To overcome the drawbacks of the already existing methods, we developed a novel hybrid method to provide accurate identification of computer network traffic on six levels: Ethernet, IP protocol, application, behavior, content, and service provider. The Ethernet and IP protocol levels are identified directly based on the corresponding fields from the headers (EtherType in Ethernet frames and Type in IP packet). The application and behavior levels are assessed by a statistical classifier based on C5.0 Machine Learning Algorithm. Finally, the content and service provider levels are identified based on IP addresses. The training data for the statistical classifier and the mappings between the different types of content and the IP addresses are created based on the data collected by Volunteer-Based System, while the mappings between the different service providers and the IP addresses are created based on the captured DNS replies. Support for the following applications is built into the system: America's Army, BitTorrent, DHCP, DNS, various file downloaders, eDonkey, FTP, HTTP, HTTPS, NETBIOS, NTP, RDP, RTMP, Skype, SSH, and Telnet. Within each application group, we identify a number of behaviors - for example, for HTTP, we selected file transfer, web browsing, web radio, and unknown. Our system built based on the method provides also traffic accounting and it was tested on 2 datasets.

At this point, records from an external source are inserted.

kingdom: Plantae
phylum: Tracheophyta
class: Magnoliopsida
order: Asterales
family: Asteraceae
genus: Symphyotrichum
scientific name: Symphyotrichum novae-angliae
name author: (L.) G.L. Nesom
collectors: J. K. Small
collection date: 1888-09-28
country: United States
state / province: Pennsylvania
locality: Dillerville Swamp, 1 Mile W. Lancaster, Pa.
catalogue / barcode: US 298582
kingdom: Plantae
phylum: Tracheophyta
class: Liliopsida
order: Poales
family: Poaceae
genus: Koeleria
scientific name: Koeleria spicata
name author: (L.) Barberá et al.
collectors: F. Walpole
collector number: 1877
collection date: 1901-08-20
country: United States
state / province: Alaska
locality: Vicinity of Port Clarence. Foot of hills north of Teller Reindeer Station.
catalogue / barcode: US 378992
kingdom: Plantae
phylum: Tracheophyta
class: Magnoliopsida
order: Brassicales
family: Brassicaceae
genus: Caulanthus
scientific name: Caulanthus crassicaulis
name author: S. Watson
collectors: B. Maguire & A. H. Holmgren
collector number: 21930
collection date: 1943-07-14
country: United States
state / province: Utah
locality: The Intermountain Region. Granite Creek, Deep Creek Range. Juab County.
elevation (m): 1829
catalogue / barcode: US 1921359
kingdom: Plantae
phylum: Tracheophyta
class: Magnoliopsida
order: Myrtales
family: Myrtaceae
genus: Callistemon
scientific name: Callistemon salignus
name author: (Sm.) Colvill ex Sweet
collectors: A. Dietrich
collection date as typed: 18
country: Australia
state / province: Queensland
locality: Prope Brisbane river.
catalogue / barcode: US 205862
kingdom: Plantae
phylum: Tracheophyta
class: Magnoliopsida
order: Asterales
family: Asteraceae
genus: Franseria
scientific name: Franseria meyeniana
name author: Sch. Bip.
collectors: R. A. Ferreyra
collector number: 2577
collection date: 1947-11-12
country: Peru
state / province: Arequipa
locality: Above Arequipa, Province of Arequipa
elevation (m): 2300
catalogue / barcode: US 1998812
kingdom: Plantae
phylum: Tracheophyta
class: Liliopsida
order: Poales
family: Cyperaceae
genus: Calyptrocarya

The classification results are as follows. On the Ethernet and IP protocol levels, we achieved 0.00% errors. The classification on the application and behavior levels were assessed together. Using the first dataset, we achieved 0.08% of errors, while 0.54% of flows remained as unknown. Using the second dataset, we achieved 0.09% of errors, while 0.75% of flows remained as unknown. Taking into account the content level, the classification using the first dataset gave us 0.22% errors and 0.47% of unclassified flows, while using the second dataset it gave us 0.96% of errors and 1.42% of unclassified flows. The classification on the service provider level was performed only using the first dataset (we needed the application-layer payloads) and it gave us 1.34% of errors and 1.71% of unknown flows. Therefore, we have shown that our system gives a consistent, accurate output on all the levels. We also showed that the results provided by our system on the application level outperformed the results obtained from the most commonly used DPI tools. Finally, our system was implemented in Java and released as an open-source project.